In multirobot task planning, the goal is to meet the multi-objective requirements of the optimal and balanced energy consumption of robots. Thus, this paper introduces the energy penalty strategy into the GA (genetic algorithm) to achieve the optimization of the task planning of multiple robots in different operation scenarios. First, the algorithm model is established, after which the objective function is constructed by taking the energy excess of the relative average energy consumption of each robot as the penalty energy, along with the total energy consumption of multiple robots. In the genetic operation, two-segment chromosome coding is used to realize the iterative optimization of the number and task sequences of robots through diversified cross and mutation operators. Then, in the task scenario with obstacles, the A* (A-Star) algorithm and GA are used to plan the optimal obstacle avoidance path and to realize the secondary optimization of the robot task sequence without changing the number of tasks. During optimization, the energy penalty strategy imposes punishment on the objective function through the size of the penalty energy, enabling the robot energy consumption to reach an equilibrium state by maintaining the total energy consumption at the minimum.

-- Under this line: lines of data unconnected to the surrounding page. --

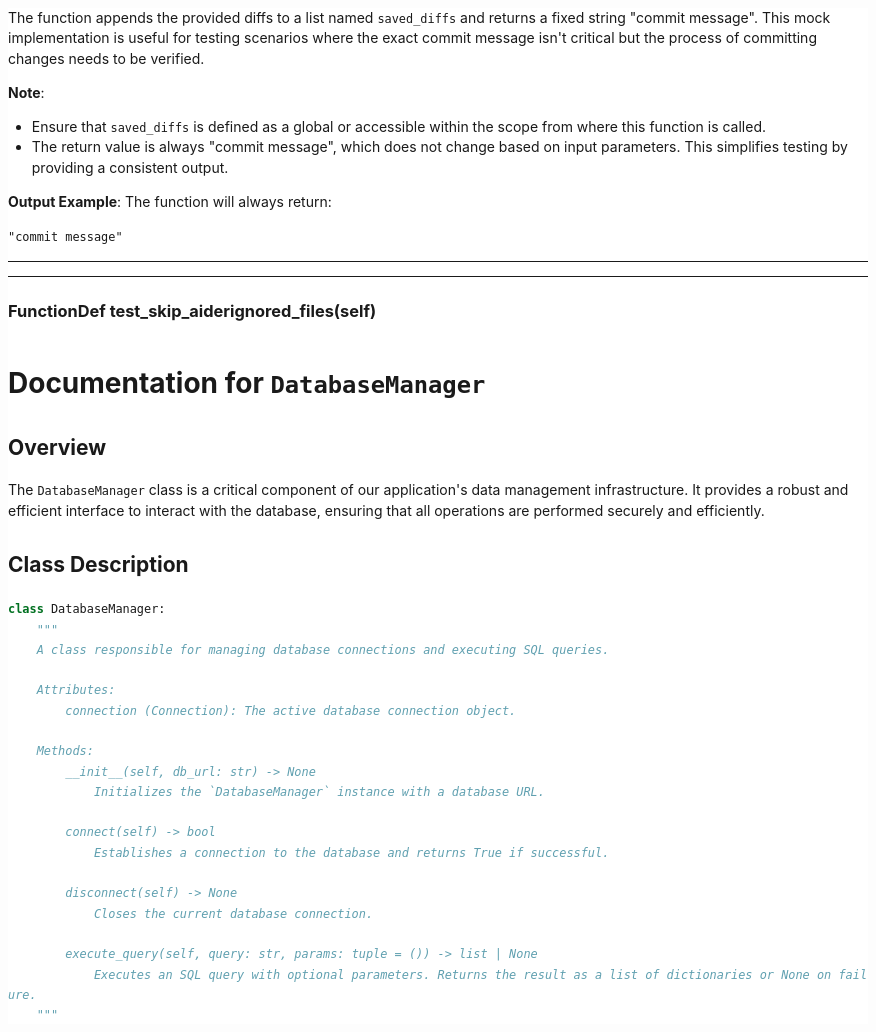 The function appends the provided diffs to a list named `saved_diffs` and returns a fixed string "commit message". This mock implementation is useful for testing scenarios where the exact commit message isn't critical but the process of committing changes needs to be verified.

**Note**: 
- Ensure that `saved_diffs` is defined as a global or accessible within the scope from where this function is called.
- The return value is always "commit message", which does not change based on input parameters. This simplifies testing by providing a consistent output.

**Output Example**: The function will always return:
```
"commit message"
```
***
***
### FunctionDef test_skip_aiderignored_files(self)
# Documentation for `DatabaseManager`

## Overview

The `DatabaseManager` class is a critical component of our application's data management infrastructure. It provides a robust and efficient interface to interact with the database, ensuring that all operations are performed securely and efficiently.

## Class Description

```python
class DatabaseManager:
    """
    A class responsible for managing database connections and executing SQL queries.
    
    Attributes:
        connection (Connection): The active database connection object.
        
    Methods:
        __init__(self, db_url: str) -> None
            Initializes the `DatabaseManager` instance with a database URL.

        connect(self) -> bool
            Establishes a connection to the database and returns True if successful.

        disconnect(self) -> None
            Closes the current database connection.
            
        execute_query(self, query: str, params: tuple = ()) -> list | None
            Executes an SQL query with optional parameters. Returns the result as a list of dictionaries or None on failure.
    """
```
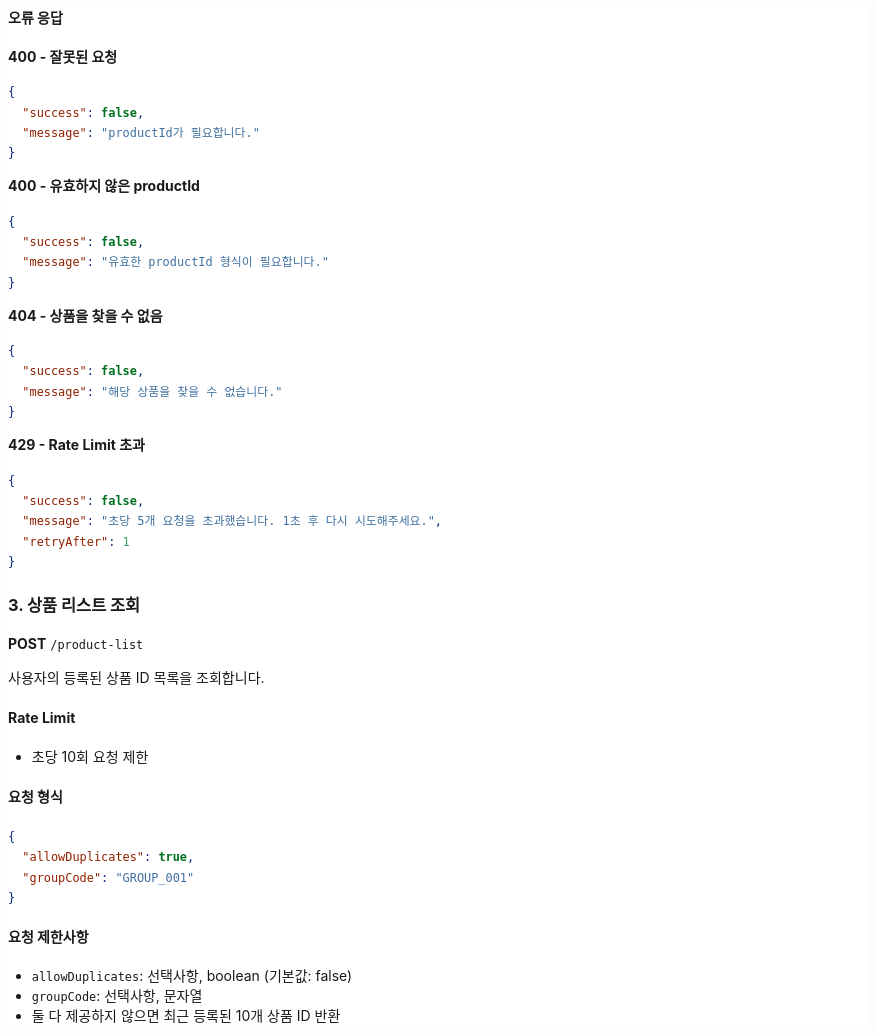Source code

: #### 오류 응답

**400 - 잘못된 요청**
```json
{
  "success": false,
  "message": "productId가 필요합니다."
}
```

**400 - 유효하지 않은 productId**
```json
{
  "success": false,
  "message": "유효한 productId 형식이 필요합니다."
}
```

**404 - 상품을 찾을 수 없음**
```json
{
  "success": false,
  "message": "해당 상품을 찾을 수 없습니다."
}
```

**429 - Rate Limit 초과**
```json
{
  "success": false,
  "message": "초당 5개 요청을 초과했습니다. 1초 후 다시 시도해주세요.",
  "retryAfter": 1
}
```

### 3. 상품 리스트 조회

**POST** `/product-list`

사용자의 등록된 상품 ID 목록을 조회합니다.

#### Rate Limit
- 초당 10회 요청 제한

#### 요청 형식
```json
{
  "allowDuplicates": true,
  "groupCode": "GROUP_001"
}
```

#### 요청 제한사항
- `allowDuplicates`: 선택사항, boolean (기본값: false)
- `groupCode`: 선택사항, 문자열
- 둘 다 제공하지 않으면 최근 등록된 10개 상품 ID 반환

Finally, the MATLAB platform is used to conduct the simulation experiments to compare with basic genetic algorithms and penalty function algorithms, after which the optimal allocation scheme and energy consumption iteration of the algorithm are analyzed under different robot numbers, task numbers, and task scenarios, and the simulation results include robot task sequences, total energy consumption, average energy consumption, and standard deviation of energy consumption.